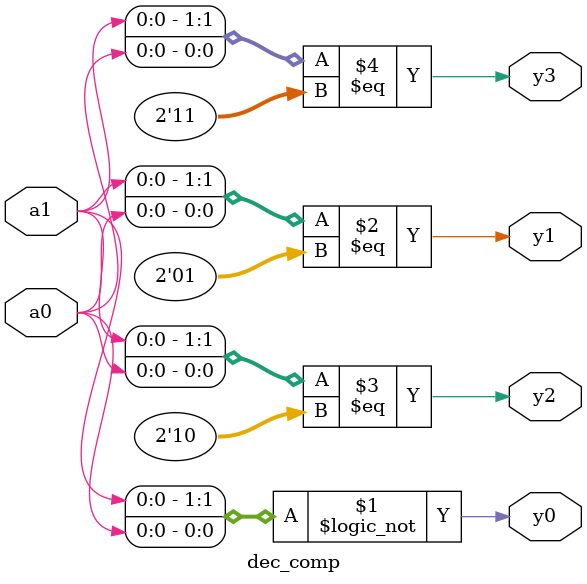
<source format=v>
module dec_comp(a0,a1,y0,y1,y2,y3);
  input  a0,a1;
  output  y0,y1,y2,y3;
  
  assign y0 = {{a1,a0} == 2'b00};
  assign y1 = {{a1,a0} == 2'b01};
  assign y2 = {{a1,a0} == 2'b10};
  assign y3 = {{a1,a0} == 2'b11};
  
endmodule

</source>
+===+
Task brief: Filter the data for the string "assign". Copy each matching line.

Written answer:
  assign y0 = {{a1,a0} == 2'b00};
  assign y1 = {{a1,a0} == 2'b01};
  assign y2 = {{a1,a0} == 2'b10};
  assign y3 = {{a1,a0} == 2'b11};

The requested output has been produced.